Following up a flawless album is always a difficult task and the big problem for Jack’s Mannequin frontman Andrew McMahon was how he could possibly improve on the pop-rock perfection that was his band´s debut, “Everything In Transit”.
But on “The Glass Passenger”, the former Something Corporate pianist, singer and songwriter manages to do just that by writing an album that is similar, yet somehow different to what has come before.
His personal leukemia battle in the 2 years between the two records has obviously coloured his songwriting - notably on opener “The Resolution”, in which McMahon emphatically proclaims, “I’m alive!” – and the sunny, LA pop vibe of “Everything In Transit” has been replaced with a more introspective and dark mood as well as a more mature and substantial sound.

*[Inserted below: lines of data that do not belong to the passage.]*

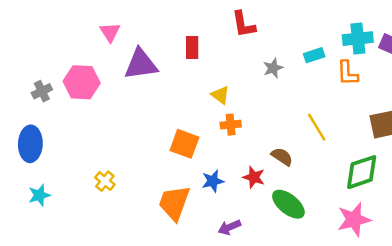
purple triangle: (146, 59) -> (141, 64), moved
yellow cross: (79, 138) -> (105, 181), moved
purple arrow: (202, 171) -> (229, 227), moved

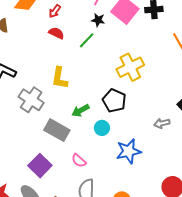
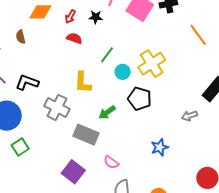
black star: (98, 20) -> (96, 17), moved
green line: (87, 40) -> (107, 55), moved
cyan circle: (102, 128) -> (123, 72), moved
blue star: (129, 151) -> (160, 147), size x0.7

“Swim” breaks new sonic ground but its chorus is razor sharp, while the aggressive and raw “Suicide Blonde” has a real sense of vitality and urgency. “Spinning” is a superb slow-burning, atmospheric Jack’s Mannequin classic, while the album’s diversity continues on the epic “Annie Use Your Telescope” and the synth-pop vibe of the excellent “Crashing”.
The ballad “Lullaby” and the pure pop-rock of “Dropout – The So Unknown” are further reasons why “The Glass Passenger” is such a triumph.
The album may not seem as initially compelling as its predecessor, but those glorious piano-led melodies are clearly in evidence throughout and demonstrate that Jack´s Mannequin has passed the ‘sophomore album test’ with flying colours.